Cloud services platforms like AWS provide secure and scalable compute power, databases, data storage, back-up/archiving and disaster recovery capabilities. When combined with a microservices-based architecture, utilization of container image systems and infrastructure orchestration services, a new type of life sciences IT platform can be envisioned.  A team comprised of cloud system architects, back side, front end, database and DevOps engineers can design, deploy and scale the required applications, data stores, and infrastructure to meet a company’s current and future needs.  AI engineers specializing in natural language processing, machine learning, and data science can build applications that enable data ingestion, enterprise search, advanced analytics, configurable architectures, composable workflows, collaboration and ongoing customization that fits the specific needs of a particular life sciences company.  It’s time to innovate in life sciences IT and build an integrated consumption platform that can keep pace with the output of production platforms that are overwhelming our ability to use and make sense of all that data. 

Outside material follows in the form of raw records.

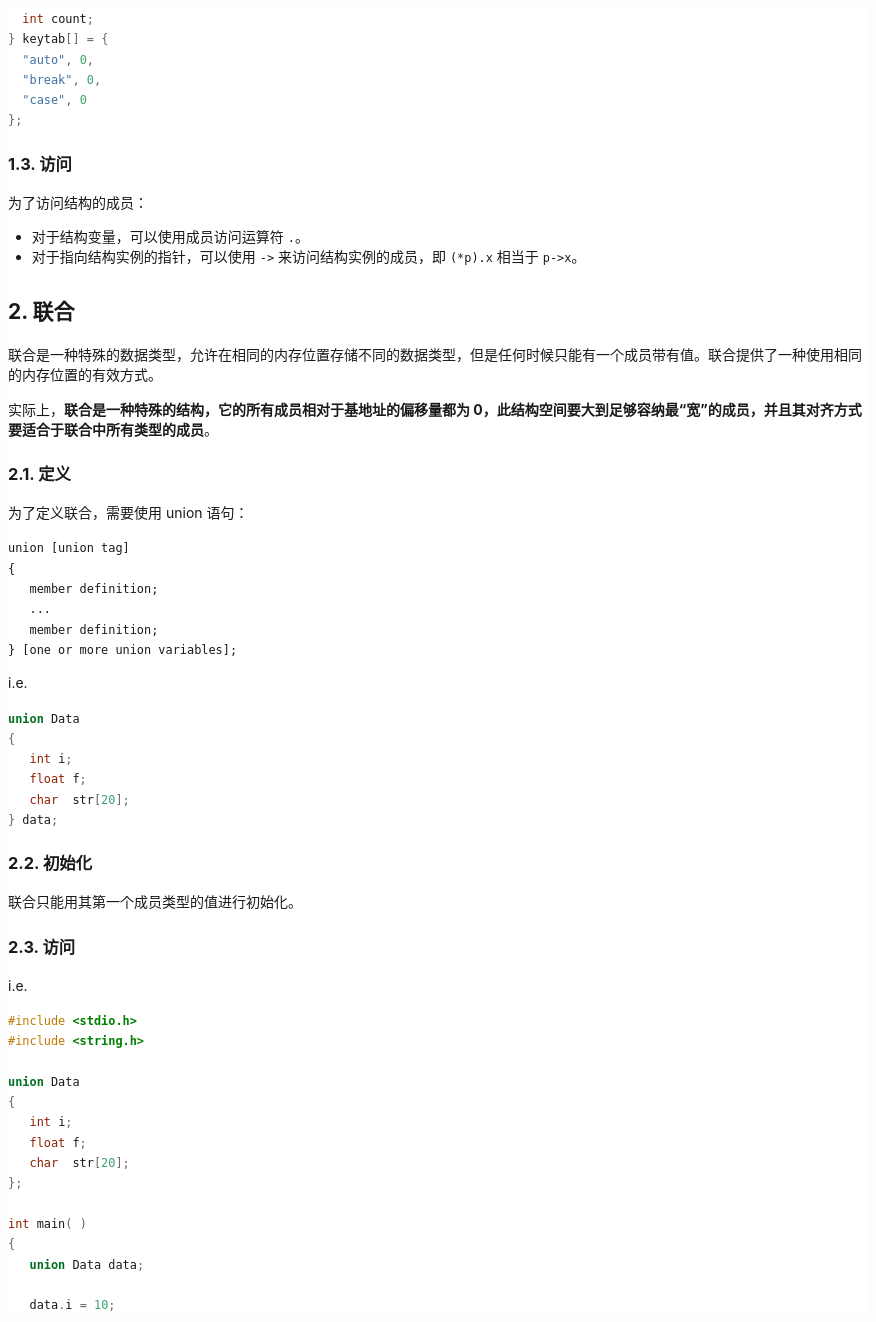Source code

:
 ```c
  int count;
} keytab[] = {
  "auto", 0,
  "break", 0,
  "case", 0
};
```

### 1.3. 访问

为了访问结构的成员：
- 对于结构变量，可以使用成员访问运算符 `.`。
- 对于指向结构实例的指针，可以使用 `->` 来访问结构实例的成员，即 `(*p).x` 相当于 `p->x`。

## 2. 联合

联合是一种特殊的数据类型，允许在相同的内存位置存储不同的数据类型，但是任何时候只能有一个成员带有值。联合提供了一种使用相同的内存位置的有效方式。

实际上，**联合是一种特殊的结构，它的所有成员相对于基地址的偏移量都为 0，此结构空间要大到足够容纳最“宽”的成员，并且其对齐方式要适合于联合中所有类型的成员**。

### 2.1. 定义

为了定义联合，需要使用 union 语句：
```
union [union tag]
{
   member definition;
   ...
   member definition;
} [one or more union variables];
```

i.e.
```c
union Data
{
   int i;
   float f;
   char  str[20];
} data;
```

### 2.2. 初始化

联合只能用其第一个成员类型的值进行初始化。

### 2.3. 访问

i.e.
```c
#include <stdio.h>
#include <string.h>

union Data
{
   int i;
   float f;
   char  str[20];
};

int main( )
{
   union Data data;

   data.i = 10;
```
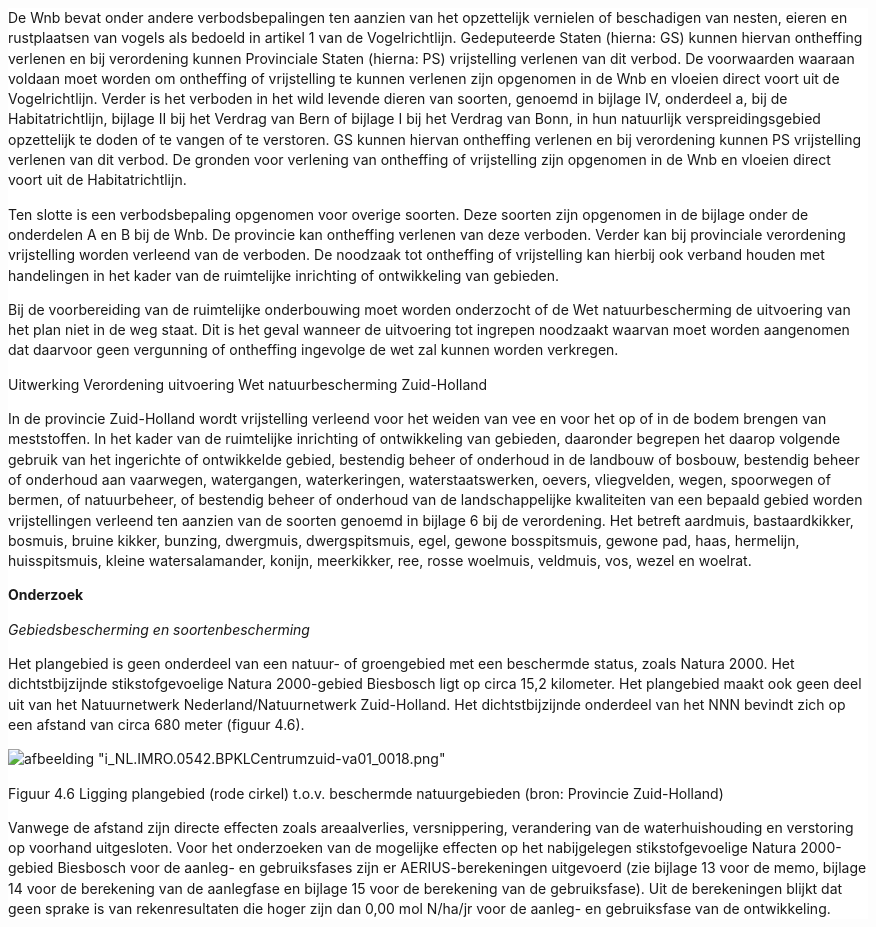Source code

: De Wnb bevat onder andere verbodsbepalingen ten aanzien van het opzettelijk vernielen of beschadigen van nesten, eieren en rustplaatsen van vogels als bedoeld in artikel 1 van de Vogelrichtlijn. Gedeputeerde Staten (hierna: GS) kunnen hiervan ontheffing verlenen en bij verordening kunnen Provinciale Staten (hierna: PS) vrijstelling verlenen van dit verbod. De voorwaarden waaraan voldaan moet worden om ontheffing of vrijstelling te kunnen verlenen zijn opgenomen in de Wnb en vloeien direct voort uit de Vogelrichtlijn. Verder is het verboden in het wild levende dieren van soorten, genoemd in bijlage IV, onderdeel a, bij de Habitatrichtlijn, bijlage II bij het Verdrag van Bern of bijlage I bij het Verdrag van Bonn, in hun natuurlijk verspreidingsgebied opzettelijk te doden of te vangen of te verstoren. GS kunnen hiervan ontheffing verlenen en bij verordening kunnen PS vrijstelling verlenen van dit verbod. De gronden voor verlening van ontheffing of vrijstelling zijn opgenomen in de Wnb en vloeien direct voort uit de Habitatrichtlijn.

Ten slotte is een verbodsbepaling opgenomen voor overige soorten. Deze soorten zijn opgenomen in de bijlage onder de onderdelen A en B bij de Wnb. De provincie kan ontheffing verlenen van deze verboden. Verder kan bij provinciale verordening vrijstelling worden verleend van de verboden. De noodzaak tot ontheffing of vrijstelling kan hierbij ook verband houden met handelingen in het kader van de ruimtelijke inrichting of ontwikkeling van gebieden.

Bij de voorbereiding van de ruimtelijke onderbouwing moet worden onderzocht of de Wet natuurbescherming de uitvoering van het plan niet in de weg staat. Dit is het geval wanneer de uitvoering tot ingrepen noodzaakt waarvan moet worden aangenomen dat daarvoor geen vergunning of ontheffing ingevolge de wet zal kunnen worden verkregen.

Uitwerking Verordening uitvoering Wet natuurbescherming Zuid\-Holland

In de provincie Zuid\-Holland wordt vrijstelling verleend voor het weiden van vee en voor het op of in de bodem brengen van meststoffen. In het kader van de ruimtelijke inrichting of ontwikkeling van gebieden, daaronder begrepen het daarop volgende gebruik van het ingerichte of ontwikkelde gebied, bestendig beheer of onderhoud in de landbouw of bosbouw, bestendig beheer of onderhoud aan vaarwegen, watergangen, waterkeringen, waterstaatswerken, oevers, vliegvelden, wegen, spoorwegen of bermen, of natuurbeheer, of bestendig beheer of onderhoud van de landschappelijke kwaliteiten van een bepaald gebied worden vrijstellingen verleend ten aanzien van de soorten genoemd in bijlage 6 bij de verordening. Het betreft aardmuis, bastaardkikker, bosmuis, bruine kikker, bunzing, dwergmuis, dwergspitsmuis, egel, gewone bosspitsmuis, gewone pad, haas, hermelijn, huisspitsmuis, kleine watersalamander, konijn, meerkikker, ree, rosse woelmuis, veldmuis, vos, wezel en woelrat.

**Onderzoek**

*Gebiedsbescherming en soortenbescherming*

Het plangebied is geen onderdeel van een natuur\- of groengebied met een beschermde status, zoals Natura 2000\. Het dichtstbijzijnde stikstofgevoelige Natura 2000\-gebied Biesbosch ligt op circa 15,2 kilometer. Het plangebied maakt ook geen deel uit van het Natuurnetwerk Nederland/Natuurnetwerk Zuid\-Holland. Het dichtstbijzijnde onderdeel van het NNN bevindt zich op een afstand van circa 680 meter (figuur 4\.6\).

![afbeelding "i_NL.IMRO.0542.BPKLCentrumzuid-va01_0018.png"](i_NL.IMRO.0542.BPKLCentrumzuid-va01_0018.png)

Figuur 4\.6 Ligging plangebied (rode cirkel) t.o.v. beschermde natuurgebieden (bron: Provincie Zuid\-Holland)

Vanwege de afstand zijn directe effecten zoals areaalverlies, versnippering, verandering van de waterhuishouding en verstoring op voorhand uitgesloten. Voor het onderzoeken van de mogelijke effecten op het nabijgelegen stikstofgevoelige Natura 2000\-gebied Biesbosch voor de aanleg\- en gebruiksfases zijn er AERIUS\-berekeningen uitgevoerd (zie bijlage 13 voor de memo, bijlage 14 voor de berekening van de aanlegfase en bijlage 15 voor de berekening van de gebruiksfase). Uit de berekeningen blijkt dat geen sprake is van rekenresultaten die hoger zijn dan 0,00 mol N/ha/jr voor de aanleg\- en gebruiksfase van de ontwikkeling.
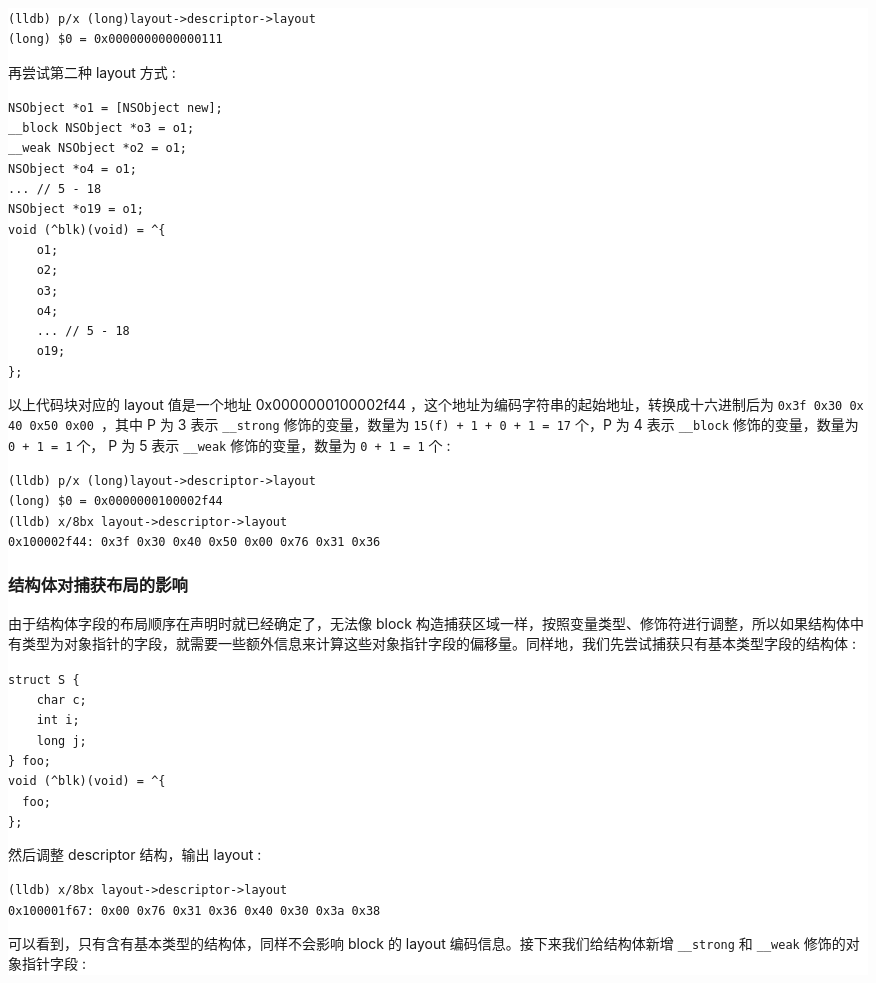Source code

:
 ```objc
(lldb) p/x (long)layout->descriptor->layout
(long) $0 = 0x0000000000000111
```
再尝试第二种 layout 方式 :

```objc
NSObject *o1 = [NSObject new];
__block NSObject *o3 = o1;
__weak NSObject *o2 = o1;
NSObject *o4 = o1;
... // 5 - 18
NSObject *o19 = o1;
void (^blk)(void) = ^{
    o1;
    o2;
    o3;
    o4;
    ... // 5 - 18
    o19;
};
```

以上代码块对应的 layout 值是一个地址 0x0000000100002f44 ，这个地址为编码字符串的起始地址，转换成十六进制后为 `0x3f 0x30 0x40 0x50 0x00 `，其中 P 为 3 表示 `__strong` 修饰的变量，数量为 `15(f) + 1 + 0 + 1 = 17` 个，P 为 4 表示 `__block` 修饰的变量，数量为 `0 + 1 = 1` 个， P 为 5 表示 `__weak` 修饰的变量，数量为 `0 + 1 = 1` 个 :

```objc
(lldb) p/x (long)layout->descriptor->layout
(long) $0 = 0x0000000100002f44
(lldb) x/8bx layout->descriptor->layout
0x100002f44: 0x3f 0x30 0x40 0x50 0x00 0x76 0x31 0x36
```

### 结构体对捕获布局的影响

由于结构体字段的布局顺序在声明时就已经确定了，无法像 block 构造捕获区域一样，按照变量类型、修饰符进行调整，所以如果结构体中有类型为对象指针的字段，就需要一些额外信息来计算这些对象指针字段的偏移量。同样地，我们先尝试捕获只有基本类型字段的结构体 :

```objc
struct S {
    char c;
    int i;
    long j;
} foo;
void (^blk)(void) = ^{
  foo;
};
```

然后调整 descriptor 结构，输出 layout :

```objc
(lldb) x/8bx layout->descriptor->layout
0x100001f67: 0x00 0x76 0x31 0x36 0x40 0x30 0x3a 0x38
```
可以看到，只有含有基本类型的结构体，同样不会影响 block 的 layout 编码信息。接下来我们给结构体新增 `__strong` 和 `__weak` 修饰的对象指针字段 :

“It’s time to innovate in life sciences IT and build an integrated consumption platform that can keep pace with the output of production platforms that are overwhelming our ability to use and make sense of all that data.”

Tying it All Together 

So, how does all of this lead to better R&D and increased rates of development success?  Companies that implement powerful resource consumption platforms will enable their teams to reason over much larger information spaces than previously possible.  Giving your researchers better processing tools will decrease the cost and accelerate the pace at which they derive unique insights and turn unknowns into knowns.  More knowns will lead to better decision-making particularly in early-stage development programs.  By getting to Go/No Go decisions more rapidly and with more confidence, senior decision makers can marshal capital more efficiently by concentrating bets on programs more likely to win.   Importantly, decision makers will also be able to identify and discontinue lower probability bets before costly, and time-consuming programs are initiated.  Over time, a well-designed resource consumption platform should enable experts in a particular field to more rapidly generate unique insights and create valuable knowledge products that can be monetized to fund business objectives.  Stacking pipelines with therapeutic candidates that start the development cycle with fewer unknowns will ultimately lead to higher rates of clinical success.  To achieve this goal, innovation in life sciences IT must catch-up to the innovation occurring in life sciences R&D.